### Problem to solve
Which lines in the records below contain the word "Card"? Copy each one.

### Supplied material

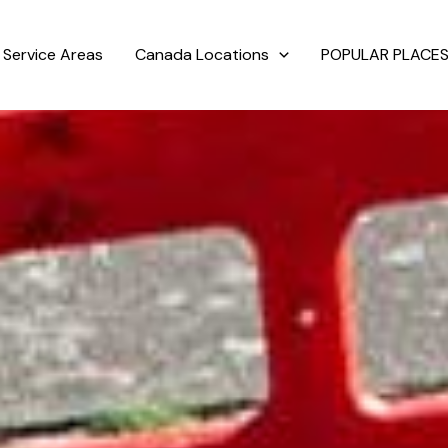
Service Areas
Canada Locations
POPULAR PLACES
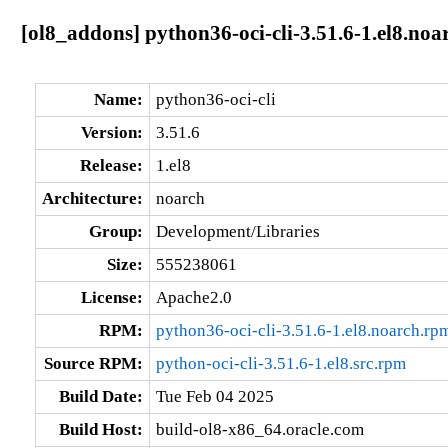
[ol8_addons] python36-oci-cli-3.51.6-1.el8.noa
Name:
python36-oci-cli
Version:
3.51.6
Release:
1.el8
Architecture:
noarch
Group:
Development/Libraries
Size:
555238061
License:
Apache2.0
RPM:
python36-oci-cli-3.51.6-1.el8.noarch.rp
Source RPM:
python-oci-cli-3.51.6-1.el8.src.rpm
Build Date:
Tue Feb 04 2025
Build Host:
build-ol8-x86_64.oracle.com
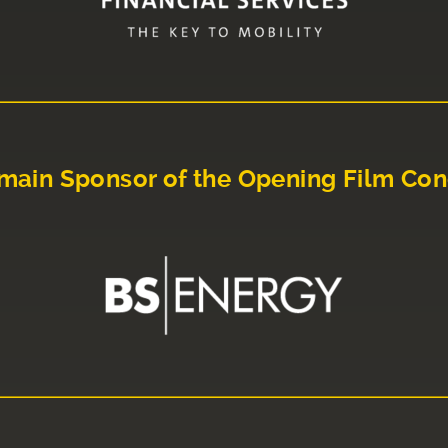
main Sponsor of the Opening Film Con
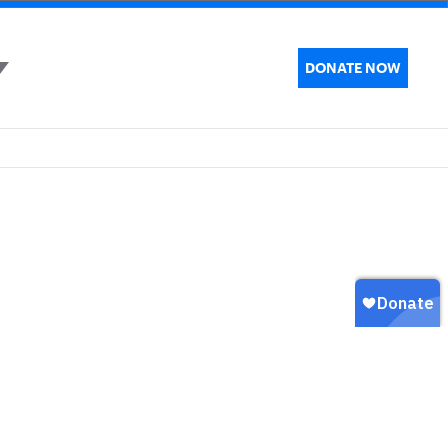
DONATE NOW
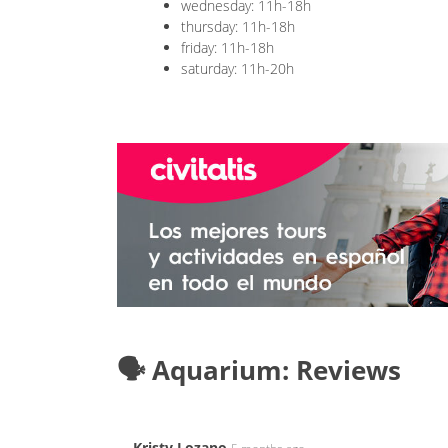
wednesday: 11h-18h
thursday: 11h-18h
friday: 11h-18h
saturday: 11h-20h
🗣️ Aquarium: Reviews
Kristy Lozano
==
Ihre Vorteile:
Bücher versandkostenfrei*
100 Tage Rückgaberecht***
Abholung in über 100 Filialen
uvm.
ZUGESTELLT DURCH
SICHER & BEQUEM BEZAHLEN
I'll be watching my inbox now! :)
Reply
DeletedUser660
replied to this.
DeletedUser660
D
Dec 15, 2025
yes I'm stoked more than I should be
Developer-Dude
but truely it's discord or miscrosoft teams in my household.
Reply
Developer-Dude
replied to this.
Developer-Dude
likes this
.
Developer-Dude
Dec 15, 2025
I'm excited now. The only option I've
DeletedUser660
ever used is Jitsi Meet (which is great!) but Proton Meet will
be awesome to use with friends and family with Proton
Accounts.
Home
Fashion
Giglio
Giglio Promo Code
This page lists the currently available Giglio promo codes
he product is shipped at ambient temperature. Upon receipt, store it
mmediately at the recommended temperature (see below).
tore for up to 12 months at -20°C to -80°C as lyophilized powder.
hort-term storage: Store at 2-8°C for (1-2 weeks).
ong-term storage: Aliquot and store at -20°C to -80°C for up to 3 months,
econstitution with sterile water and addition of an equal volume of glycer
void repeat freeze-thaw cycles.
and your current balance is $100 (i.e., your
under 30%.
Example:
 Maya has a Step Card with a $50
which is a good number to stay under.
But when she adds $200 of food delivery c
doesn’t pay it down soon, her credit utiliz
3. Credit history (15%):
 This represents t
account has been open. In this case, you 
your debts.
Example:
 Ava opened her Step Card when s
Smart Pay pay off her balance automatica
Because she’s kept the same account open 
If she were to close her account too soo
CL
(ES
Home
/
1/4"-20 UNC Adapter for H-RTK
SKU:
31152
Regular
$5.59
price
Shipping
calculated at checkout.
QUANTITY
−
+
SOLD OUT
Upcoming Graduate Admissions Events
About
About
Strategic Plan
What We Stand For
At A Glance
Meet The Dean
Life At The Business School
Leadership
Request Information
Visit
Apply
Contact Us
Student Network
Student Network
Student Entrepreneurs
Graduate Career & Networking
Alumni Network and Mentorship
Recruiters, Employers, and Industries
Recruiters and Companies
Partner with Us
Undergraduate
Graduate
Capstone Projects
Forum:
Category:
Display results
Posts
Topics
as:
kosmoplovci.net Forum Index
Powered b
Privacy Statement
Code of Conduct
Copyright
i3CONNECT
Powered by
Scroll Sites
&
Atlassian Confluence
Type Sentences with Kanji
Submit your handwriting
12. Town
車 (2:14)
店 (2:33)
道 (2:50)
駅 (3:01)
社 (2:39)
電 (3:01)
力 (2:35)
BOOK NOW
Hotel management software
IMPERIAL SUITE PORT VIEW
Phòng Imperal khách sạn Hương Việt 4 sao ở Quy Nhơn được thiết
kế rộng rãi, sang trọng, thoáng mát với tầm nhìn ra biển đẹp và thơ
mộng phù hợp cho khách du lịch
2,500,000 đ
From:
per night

### Expected output
 Maya has a Step Card with a $50
 Ava opened her Step Card when s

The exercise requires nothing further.